Import Salmon quant.sf files to SummarizedExperiment

import_salmon_quant(
  salmonOut_paths,
  import_types = c("tx", "gene", "gene_body", "gene_tx"),
  gtf = NULL,
  tx2gene = NULL,
  curation_txt = NULL,
  tx_colname = "transcript_id",
  gene_colname = "gene_name",
  gene_body_colname = "transcript_type",
  geneFeatureType = "exon",
  txFeatureType = "exon",
  countsFromAbundance = "lengthScaledTPM",
  gene_body_ids = NULL,
  trim_tx_from = c("[(][-+][)]"),
  trim_tx_to = c(""),
  verbose = FALSE,
  ...
)

Arguments

salmonOut_paths

character vectors to each individual folder that contains the "quant.sf" output file for Salmon.

import_types

character indicating which type or types of data to return. Note that the distinction between gene and gene_body is only relevant when there are transcript entries defined with transcript_type="gene_body". These entries specifically represent unspliced transcribed regions for a gene locus, and only for multi-exon genes.

  • tx: transcript quantitation, direct import of quant.sf files.

  • gene: gene quantitation after calling tximport::summarizeToGene(), excluding transcript_type="gene_body".

  • gene_body: gene quantitation after calling tximport::summarizeToGene(), including transcript_type="gene_body".

gtf

character path to a GTF file, used only when tx2gene is not supplied.

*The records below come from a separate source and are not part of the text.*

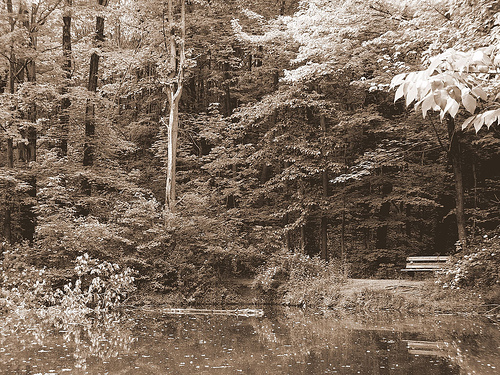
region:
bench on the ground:
[403, 251, 453, 279]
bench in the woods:
[401, 253, 448, 274]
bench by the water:
[402, 251, 454, 278]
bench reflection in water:
[408, 330, 462, 361]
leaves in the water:
[7, 255, 153, 331]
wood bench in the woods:
[399, 255, 457, 280]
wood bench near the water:
[403, 253, 451, 278]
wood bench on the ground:
[402, 253, 457, 280]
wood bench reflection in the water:
[406, 334, 462, 359]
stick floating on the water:
[161, 302, 266, 319]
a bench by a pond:
[404, 253, 454, 276]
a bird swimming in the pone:
[232, 305, 238, 315]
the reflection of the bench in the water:
[403, 337, 456, 359]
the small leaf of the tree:
[389, 70, 408, 90]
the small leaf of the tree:
[228, 147, 232, 154]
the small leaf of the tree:
[274, 173, 279, 180]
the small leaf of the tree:
[94, 262, 104, 269]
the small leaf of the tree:
[116, 215, 123, 221]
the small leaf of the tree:
[192, 198, 195, 203]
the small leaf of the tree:
[228, 182, 233, 188]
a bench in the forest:
[395, 249, 463, 279]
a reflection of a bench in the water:
[399, 329, 465, 365]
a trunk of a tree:
[159, 104, 181, 209]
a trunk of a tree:
[452, 166, 469, 251]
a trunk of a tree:
[82, 21, 106, 172]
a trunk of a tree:
[23, 112, 39, 241]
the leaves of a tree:
[407, 47, 496, 124]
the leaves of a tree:
[258, 107, 318, 176]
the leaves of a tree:
[108, 52, 141, 97]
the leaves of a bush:
[114, 217, 149, 252]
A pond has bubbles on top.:
[6, 299, 493, 374]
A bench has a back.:
[402, 253, 457, 277]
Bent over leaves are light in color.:
[388, 42, 498, 129]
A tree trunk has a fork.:
[165, 0, 184, 206]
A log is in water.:
[158, 305, 266, 318]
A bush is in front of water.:
[0, 258, 140, 368]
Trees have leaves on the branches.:
[2, 0, 497, 307]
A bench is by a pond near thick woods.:
[1, 0, 498, 372]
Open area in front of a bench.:
[349, 254, 451, 306]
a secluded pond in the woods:
[10, 299, 497, 373]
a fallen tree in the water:
[149, 303, 269, 318]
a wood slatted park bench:
[403, 253, 455, 278]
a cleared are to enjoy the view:
[295, 263, 447, 307]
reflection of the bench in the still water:
[405, 333, 473, 365]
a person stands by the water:
[219, 279, 231, 308]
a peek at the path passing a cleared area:
[213, 267, 267, 291]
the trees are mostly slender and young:
[3, 9, 493, 275]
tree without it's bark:
[158, 4, 191, 219]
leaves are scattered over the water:
[85, 309, 455, 374]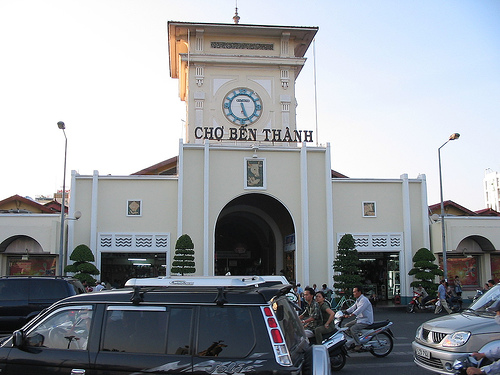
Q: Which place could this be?
A: It is a market.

When used, splicejam::makeTx2geneFromGtf() is called to create a data.frame object tx2gene.

tx2gene

character path to file, or data.frame with at least two columns matching tx_colname and gene_colname below. When supplied, the gtf argument is ignored, unless the file path is not accessible, or the data is not data.frame.

curation_txt

data.frame whose first column should match the sample column headers found in the PD abundance columns, and subsequent columns contain associated sample annotations. If curation_txt is not supplied, then values will be split into columns by _ underscore or " " whitespace characters.

tx_colname, gene_colname

character strings indicating colnames in tx2gene that should be used.

  • tx_colname represents unique identifier for each transcript, usually "transcript_id".

  • gene_colname represents a gene label associated with gene summarized expression values, typically "gene_name".

geneFeatureType, txFeatureType

character arguments passed to splicejam::makeTx2geneFromGtf() only when supplying argument gtf with a path to a GTF file.

countsFromAbundance

character string passed to tximport::summarizeToGene() to define the method for calculating abundance.

gene_body_ids

character optional vector with specific row identifiers that should be considered transcript_type="gene_body" entries, relevant to argument import_types above. When gene_body_ids is defined, these entries are used directly without using tx2gene. When gene_body_ids is not defined, tx2gene$transcript_type is used if present. If that column is not present, or does not contain any entries with "gene_body", then all transcripts are used for import_types="gene", and import_types="gene_body" is not valid and therefore is not returned.

verbose

logical indicating whether to print verbose output.

...

additional arguments are passed to supporting functions.

curate_tx_from, curate_tx_to

character vector of regular expression patterns to be used optionally to curate the values in tx_colname prior to joining those values to tx2gene[[tx_colname]]. The default is to remove "(-)" and "(+)" from the transcript_id (tx_colname) column.

Value

list with SummarizedExperiment objects, each of which contain assay names c("counts", "abundance", "length), where c("counts", "abundance") are transformed with log2(1 + x). The transform can be reversed with 10^x - 1. The SummarizedExperiment objects by name:

  • "TxSE": transcript-level values imported from quant.sf.

  • "GeneSE": gene-level summary values, excluding "gene_body" entries.

  • "GeneBodySE": gene-level summary values, including "gene_body" entries.

  • "GeneTxSE": gene-level summary values, where transcripts are combined to gene level, and "gene_body" entries are represented separately, with suffix "_gene_body" added to the gene name.

Details

This function is intended to automate the process of importing a series of quant.sf files, then generating SummarizedExperiment objects at the transcript and gene level. It optionally includes sample annotation provided as a data.frame in argument curation_txt. It also includes transcript and gene annotations through either data.frame from argument tx2gene, or it derives tx2gene from a GTF file from argument gtf. The GTF file option then calls splicejam::makeTx2geneFromGtf().

This function can optionally process data that includes full length gene body regions, annotated with "gene_body". This option is specific for Salmon quantitation where the transcripts include full length gene body for multi-exon genes, for example to measure unspliced transcript abundance.

  • import_types="gene" summarizes only the proper transcripts, excluding "gene_body" entries.

  • import_types="gene_body" summarizes all transcript and full gene entries into one summary transcript abundance.

  • import_types="gene_tx" summarizes proper transcript to gene level, and separately represents "gene_body" entries for comparison.